Essas divagações me chegaram
numa hora de desaprumo, quando o ônibus em que eu viajava corria célere pela BR
101. A insegurança e a fragilidade da vida não me torturam e nem me imobilizam,
porque, se assim o fosse, eu já teria enlouquecido ou perdido completamente o meu rumo. As
perturbações e as incompreensões desencadeiam em mim reflexões que me fazem, na
maioria das vezes, recordar dos passos que eu dei em falso. Mas o ciclo
inevitavelmente se repete, porque escapa de mim, de nós, a sucessividade dos
acontecimentos, e não somos os donos do amanhã.
Tive neste ano uma das
férias mais repletas de redescobertas de toda a minha vida. Não viajei para um
lugar que eu ainda não conhecia e nem tão pouco experimentei gostos e sensações
que igualmente já não os conhecesse. Como eu disse, foram redescobertas; e também
reencontros; e revivescências. Voltei a pisar num chão que eu há muito não via
e nem sentia. Revi uma pessoa que já não mantinha na face as feições do retrato
que dela eu guardara na memória. E chorei um choro manso de quem de certa forma
se habituou a manter-se espantando a infelicidade que de si insiste em ir se
aproximando. A paisagem daquelas terras que foram parte do cenário da minha infância se modificara consideravelmente, mas em
meu coração se conservara, quase que inteiramente intacto, o pouco do sentimento
que em mim nunca foi abundante, e abracei aquele homem como se eu pudesse
compensar todos os dias, meses e anos de ausência. E eu senti naquele momento o
quanto somos capazes de nos endurecer para suportar as intempéries do abandono
afetivo.
Ainda nesses dias que
compreenderam o distanciamento da rotina do trabalho, eu me vi tocado por uma
narrativa de vida que inevitavelmente fez com que me chegassem lembranças de
uma época em que, apesar de toda a minha inflexível dureza, eu me esforçava
para acreditar que completaria o resto da minha passagem por este mundo cruel e
maravilhoso, ao lado daquela pessoa que parecia – só parecia – estar em perfeita sintonia com o meu ser. Enquanto me narrava os descaminhos do seu desejo, aquela
criatura errante deixava transparecer no brilho tímido dos seus olhos uma
vontade enorme de ser realmente feliz. Recordei agora dos seus percalços, dos seus
esconderijos e das suas insatisfações e isso só fez com que eu reforçasse a
minha convicção de que por nada e nem por quem quer que fosse, eu manteria um
convívio de aparências, sufocando minhas ânsias mais comezinhas e me lançando
na busca de uma suposta felicidade clandestina.

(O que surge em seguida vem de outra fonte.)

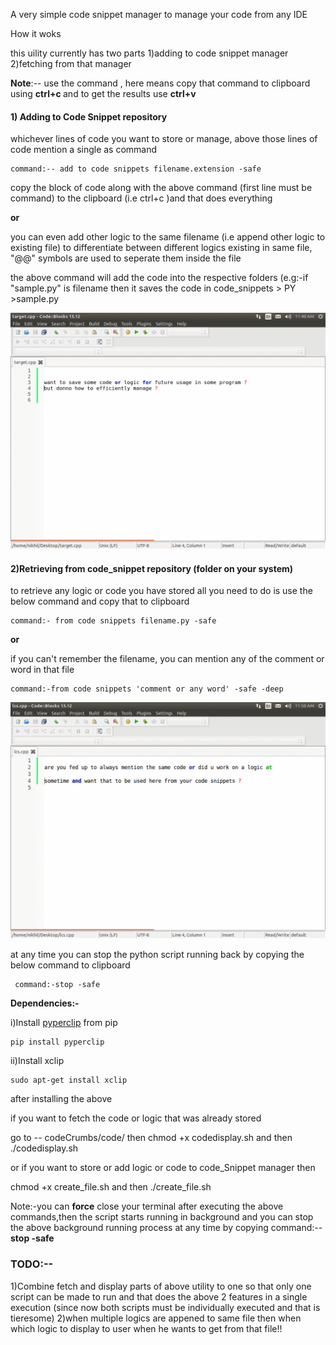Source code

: A very simple code snippet manager to manage your code from any IDE

How it woks

this uility currently has two parts 1)adding to code snippet manager 2)fetching from that manager

<strong>Note</strong>:-- use the command , here means copy that command to clipboard using <strong>ctrl+c </strong> and to get the      results use <strong>ctrl+v</strong>

<h4>1) Adding to Code Snippet repository</h4>


whichever lines of code you want to store or manage, above those lines of code mention a single as command 

 
    command:-- add to code snippets filename.extension -safe 

 
copy the block of code along with the above command (first line must be command) to the clipboard (i.e ctrl+c )and that does everything 

<strong>or</strong>

you can even add other logic to the same filename (i.e append other logic to existing file)
  to differentiate between different logics existing in same file, "@@" symbols are used to seperate them inside the file
 


the above command will add the code into the respective folders (e.g:-if "sample.py" is filename then it saves the code in code_snippets > PY >sample.py

![alt tag](https://github.com/nikhilponnuru/codeCrumbs/blob/master/screenshots/add.gif)




<h4>2)Retrieving from code_snippet repository (folder on your system)</h4>

to retrieve any logic or code you have stored all you need to do is use the below command and copy that to clipboard

    command:- from code snippets filename.py -safe


<strong>or</strong>

if you can't remember the filename, you can mention any of the comment or word in that file

    command:-from code snippets 'comment or any word' -safe -deep

![alt tag](https://github.com/nikhilponnuru/codeCrumbs/blob/master/screenshots/fetch.gif)




at any time you can stop the python script running back by copying the below command to clipboard


     command:-stop -safe





<strong>Dependencies:-</strong>
 
  i)Install <a href="https://pypi.python.org/pypi/pyperclip"> pyperclip</a> from pip
  
    pip install pyperclip
  
  ii)Install xclip
  
    sudo apt-get install xclip
  
after installing the above 

if you want to fetch the code or logic that was already stored

   go to -- codeCrumbs/code/ 
   then chmod +x codedisplay.sh and then ./codedisplay.sh 


or
if you want to store or add logic or code to code_Snippet manager then 
   
   chmod +x create_file.sh and then ./create_file.sh

Note:-you can <strong>force</strong> close your terminal after executing the above commands,then the script starts running in background and you can stop the above background running process at any time by copying command:-- <strong>stop -safe </strong>


<h3>TODO:--</h3>
1)Combine fetch and display parts of above utility to one so that only one script can be made to run and that does the above 2 features in a single execution (since now both scripts must be individually executed and that is tieresome)
2)when multiple logics are appened to same file then when which logic to display to user when he wants to get from that file!!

Sei que mais dia menos dia
eu vou definitivamente resolver a única – bem, eu creio que só resta ela –
pendência que falta para eu acertar as contas com o meu passado. Não, não me
peçam para reconsiderar a decisão que tomei de me afastar de pessoas que
aprontaram comigo, que me deram rasteiras, que me sacanearam, que me enganaram
e tudo o mais, se passando por minhas amigas, porque eu, na verdade, se
pudesse, as apagaria por inteiro da minha consciência.
As férias, infelizmente,
chegaram ao fim. No começo da tarde em que tomei o ônibus de volta para casa,
estive muito, muito próximo de um sujeito que, tentando assaltar um senhor que
consertava e vendia relógios, efetuou disparos com um pequeno revólver,
provocando um tumulto daqueles. Eu já experimentara tal sensação, e é terrível
sentir a morte nos espreitando bem de pertinho.
Como resposta às agruras opressoras do mundo eu mantenho um sorriso aberto em par com um permanente estado de rebelião: eu até me envergo, mas não quebro.
Como resposta às agruras opressoras do mundo eu mantenho um sorriso aberto em par com um permanente estado de rebelião: eu até me envergo, mas não quebro.